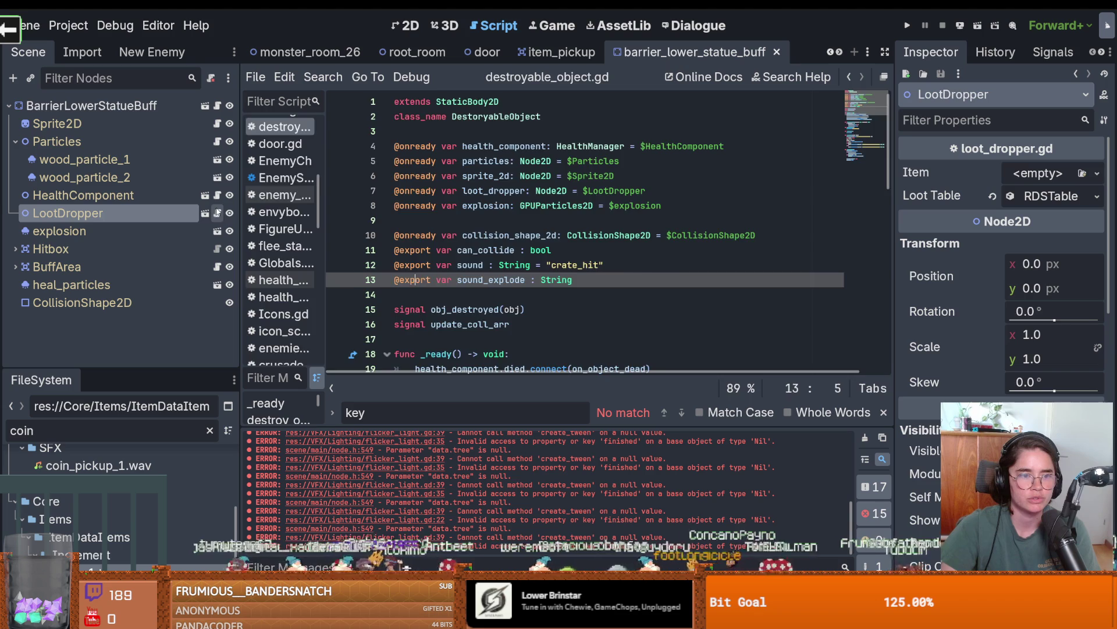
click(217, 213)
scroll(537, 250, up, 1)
==
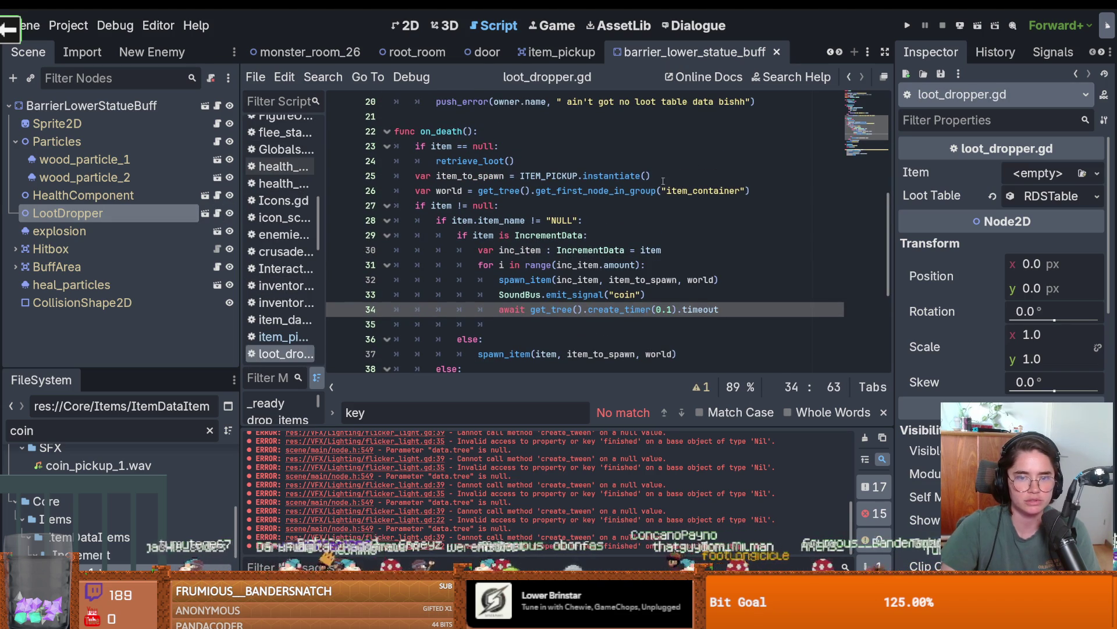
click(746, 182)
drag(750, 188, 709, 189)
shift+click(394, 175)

Work required
Gather each line in the data that holds the string "click".

Solution for this exercise
click(217, 213)
click(746, 182)
shift+click(394, 175)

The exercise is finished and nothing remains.